Last month, a coalition of Asian-American groups filed a complaint alleging that the Harvard admissions process uses discriminatory quotas that put Asians at a disadvantage. Another Asian-American coalition responded with an open letter rebuking the complaint. BuzzFeed News’ David Noriega writes that the debate within the community “underscore[s] differences of opinion between recent immigrants and American-born people of Asian descent.”

“While many of the former see affirmative action as part of a long legacy of anti-Asian discrimination in the United States, many of the latter accept affirmative action as a necessary corrective to America’s history of racism, particularly against blacks,” Noriega writes.

“Are white people afraid of brown people?”

Author Mira Jacob’s upcoming graphic memoir Good Talk: Conversations I Am Still Confused About includes this and other difficult questions from her mixed-race son. The conversations cover Michael Brown’s death, racial identity and the 6-year-old boy’s obsession, Michael Jackson.

Quick things to know:

  • BuzzFeed News’ Chris Geidner interviews Jamie Lee Henry, a doctor and major in the Army’s Medical Corps who is the first known active-duty Army officer to come out as transgender. (BuzzFeed News)

  • A seventh person has died from MERS in South Korea and another eight have contracted the virus, bringing the total number of confirmed cases to 95. More than 2,800 people remain quarantined and more than 2,000 schools remain closed. (CNN)

  • Same-sex couples in Guam have started applying for marriage licenses. Guam is the first U.S. territory to allow same-sex marriage. (BuzzFeed News)

  • “We are almost at the midpoint of 2015, and as of right now, more than half of the top 10 box-office hits — six of them — center their stories on female characters.” (NPR)
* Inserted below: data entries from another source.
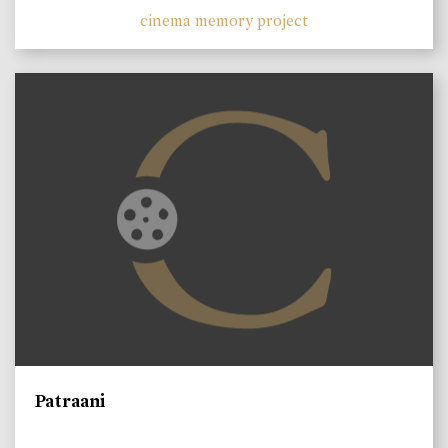
cinema memory project
Patraani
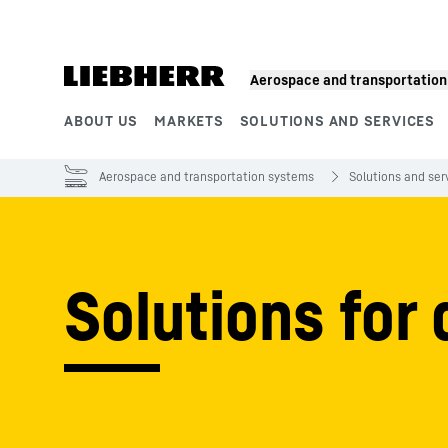
Skip to content
Aerospace and transportatio
ABOUT US
MARKETS
SOLUTIONS AND SERVICES
Product segments
Aerospace and transportation systems
Solutions and ser
Solutions for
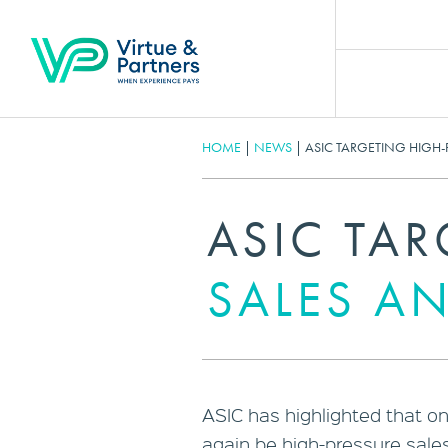
HOME
|
NEWS
|
ASIC TARGETING HIGH-
ASIC TA
SALES AN
ASIC has highlighted that one
again be high-pressure sales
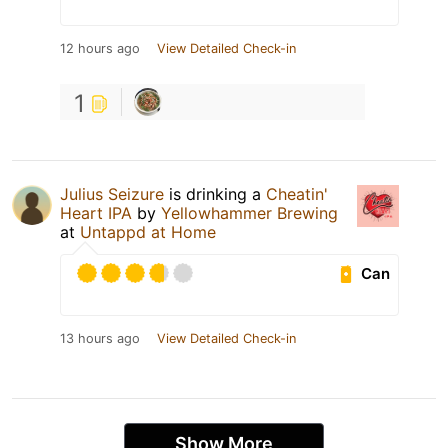
12 hours ago
View Detailed Check-in
1
Julius Seizure
is drinking a
Cheatin'
Heart IPA
by
Yellowhammer Brewing
at
Untappd at Home
Can
13 hours ago
View Detailed Check-in
Show More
  • Researchers say there’s an app that can predict students’ GPA, based on how and where they spend their time. (PRI)

  • Lester Holt is likely to take Brian Williams' “NBC Nightly News” anchor chair permanently. (CNN Money)
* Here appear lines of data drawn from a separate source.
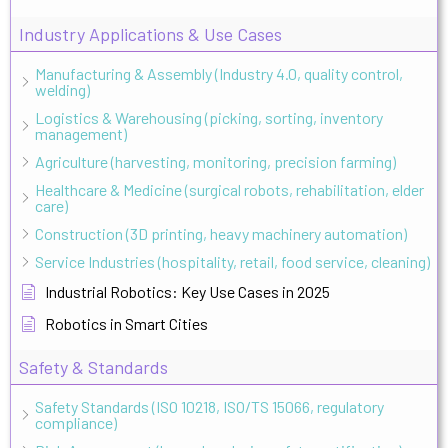
Industry Applications & Use Cases
Manufacturing & Assembly (Industry 4.0, quality control,
welding)
Logistics & Warehousing (picking, sorting, inventory
management)
Agriculture (harvesting, monitoring, precision farming)
Healthcare & Medicine (surgical robots, rehabilitation, elder
care)
Construction (3D printing, heavy machinery automation)
Service Industries (hospitality, retail, food service, cleaning)
Industrial Robotics: Key Use Cases in 2025
Robotics in Smart Cities
Safety & Standards
Safety Standards (ISO 10218, ISO/TS 15066, regulatory
compliance)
  • In food news: Starbucks is launching six new Frappuccino flavors, including red velvet cake and cotton candy (BuzzFeed) and Dunkin’ Donuts is testing out delivery. (CNBC)

The U.S. Women’s soccer team won their World Cup opener over Australia, 3-1. (NPR) Here are the badass World Cup players you need to know about.

Happy Tuesday

It’s been awhile since we’ve gone all adorable animal on you guys down here. Let us make it up to you with this: The Wildlife Conservation Society announced on Monday that a southern pudu, the world’s smallest deer species, was born on May 12 at the Queens Zoo in New York City. And it’s a boy.

Julie Larsen Maher / Wildlife Conservation Society via AP Photo

In this May 27, 2015 photo provided by the Wildlife Conservation Society, a southern pudu fawn walks in its enclosure at the Queens Zoo in New York. Southern pudus tend to be around a foot tall at the shoulder. When they're born, they're only 6 inches high, and weigh less than a pound.